Battery-saving apps like Juice Defender claim to rein in unnecessary energy consumption so your smartphone charge lasts longer. But do they really work?

Screenshot by Nathan Chandler

Smartphones have humungous, bright screens, an arsenal of wireless receivers and transmitters, and lickety-split CPUs. Mobile battery technology is struggling to keep pace with this onslaught of demands; some last for only 5 hours of heavy use before they go belly up.

That's why smartphone app developers tout battery-conservation apps. These programs purport to save battery life by clamping down on unnecessary tasks, ensuring that your phone is running only the apps you really need at any given moment.

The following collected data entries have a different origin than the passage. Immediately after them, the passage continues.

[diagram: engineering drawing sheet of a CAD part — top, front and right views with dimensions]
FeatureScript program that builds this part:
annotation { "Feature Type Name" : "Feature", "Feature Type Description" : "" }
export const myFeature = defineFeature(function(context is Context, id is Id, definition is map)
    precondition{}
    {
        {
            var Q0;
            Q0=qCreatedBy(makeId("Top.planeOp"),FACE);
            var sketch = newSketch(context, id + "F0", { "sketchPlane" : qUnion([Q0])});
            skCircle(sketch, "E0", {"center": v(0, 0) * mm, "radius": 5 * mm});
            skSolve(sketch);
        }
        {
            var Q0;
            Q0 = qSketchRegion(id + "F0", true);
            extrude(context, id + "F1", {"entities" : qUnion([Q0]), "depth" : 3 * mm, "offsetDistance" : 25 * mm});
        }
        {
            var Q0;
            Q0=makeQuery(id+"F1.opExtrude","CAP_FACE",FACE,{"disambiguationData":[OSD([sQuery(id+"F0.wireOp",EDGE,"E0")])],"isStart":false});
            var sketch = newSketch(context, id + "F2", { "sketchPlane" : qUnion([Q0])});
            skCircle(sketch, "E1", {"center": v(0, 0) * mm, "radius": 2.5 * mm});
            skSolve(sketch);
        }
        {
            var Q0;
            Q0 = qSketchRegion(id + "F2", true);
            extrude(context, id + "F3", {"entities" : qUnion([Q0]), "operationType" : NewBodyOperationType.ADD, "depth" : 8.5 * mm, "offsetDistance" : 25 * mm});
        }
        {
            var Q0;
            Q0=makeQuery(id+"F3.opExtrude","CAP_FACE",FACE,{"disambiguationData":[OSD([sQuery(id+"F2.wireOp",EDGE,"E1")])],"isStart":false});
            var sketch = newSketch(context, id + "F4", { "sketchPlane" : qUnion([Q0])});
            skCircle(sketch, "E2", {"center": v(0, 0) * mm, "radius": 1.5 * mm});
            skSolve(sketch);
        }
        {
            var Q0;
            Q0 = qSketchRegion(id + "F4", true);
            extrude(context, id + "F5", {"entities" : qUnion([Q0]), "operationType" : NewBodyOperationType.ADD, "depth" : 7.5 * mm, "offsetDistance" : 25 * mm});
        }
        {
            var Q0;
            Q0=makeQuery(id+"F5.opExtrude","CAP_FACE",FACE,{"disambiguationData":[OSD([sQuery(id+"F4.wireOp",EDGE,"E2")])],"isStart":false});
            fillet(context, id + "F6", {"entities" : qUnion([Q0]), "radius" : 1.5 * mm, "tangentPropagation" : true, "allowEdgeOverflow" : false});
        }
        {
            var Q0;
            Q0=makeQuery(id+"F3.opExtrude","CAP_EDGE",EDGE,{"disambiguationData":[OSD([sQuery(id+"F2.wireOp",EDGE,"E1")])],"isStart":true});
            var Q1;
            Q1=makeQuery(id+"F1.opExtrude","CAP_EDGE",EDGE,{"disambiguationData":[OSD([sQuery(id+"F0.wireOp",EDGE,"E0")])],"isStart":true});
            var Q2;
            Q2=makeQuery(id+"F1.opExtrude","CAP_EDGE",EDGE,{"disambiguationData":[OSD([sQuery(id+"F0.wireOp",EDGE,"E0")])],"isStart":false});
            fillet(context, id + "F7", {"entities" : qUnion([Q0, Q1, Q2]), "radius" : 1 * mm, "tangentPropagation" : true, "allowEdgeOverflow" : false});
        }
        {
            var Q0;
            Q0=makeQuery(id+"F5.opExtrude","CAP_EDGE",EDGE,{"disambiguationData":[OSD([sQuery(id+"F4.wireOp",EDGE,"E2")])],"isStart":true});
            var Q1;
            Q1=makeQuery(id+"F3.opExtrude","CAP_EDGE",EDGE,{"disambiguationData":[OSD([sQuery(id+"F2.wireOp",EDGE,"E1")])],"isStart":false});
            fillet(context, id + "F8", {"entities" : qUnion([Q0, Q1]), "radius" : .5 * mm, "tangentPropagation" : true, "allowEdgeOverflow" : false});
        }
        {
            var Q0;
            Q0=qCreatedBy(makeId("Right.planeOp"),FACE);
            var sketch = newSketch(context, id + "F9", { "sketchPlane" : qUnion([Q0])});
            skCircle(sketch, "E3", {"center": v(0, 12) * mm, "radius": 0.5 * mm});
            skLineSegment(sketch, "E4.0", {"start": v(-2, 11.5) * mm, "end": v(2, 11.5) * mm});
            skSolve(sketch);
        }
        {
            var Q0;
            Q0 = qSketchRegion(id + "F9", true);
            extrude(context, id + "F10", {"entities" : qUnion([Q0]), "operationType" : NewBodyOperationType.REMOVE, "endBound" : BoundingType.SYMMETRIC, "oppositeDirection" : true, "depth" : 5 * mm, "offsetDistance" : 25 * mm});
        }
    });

For example, some apps are notorious for launching themselves, incessantly downloading updates and notifications, or basically lurking in the background of your phone while you perform other tasks. In the process, they consume CPU time and battery life.

Other apps suffer from design issues or outright flaws (called bugs) that cause them to draw unnecessary power. Researchers at Purdue University recently unveiled data indicating that the popular game Angry Birds and Facebook (along with plenty of others) blew as much as three-quarters of their energy consumption not on the app itself but on the third-party ads displayed to each user (Source: Microsoft).

Bugs mean one thing: It's time to break out the roach killer, right? Download a battery-saving app to shut these programs down and keep them down and, logically, your battery life improves. Well, maybe.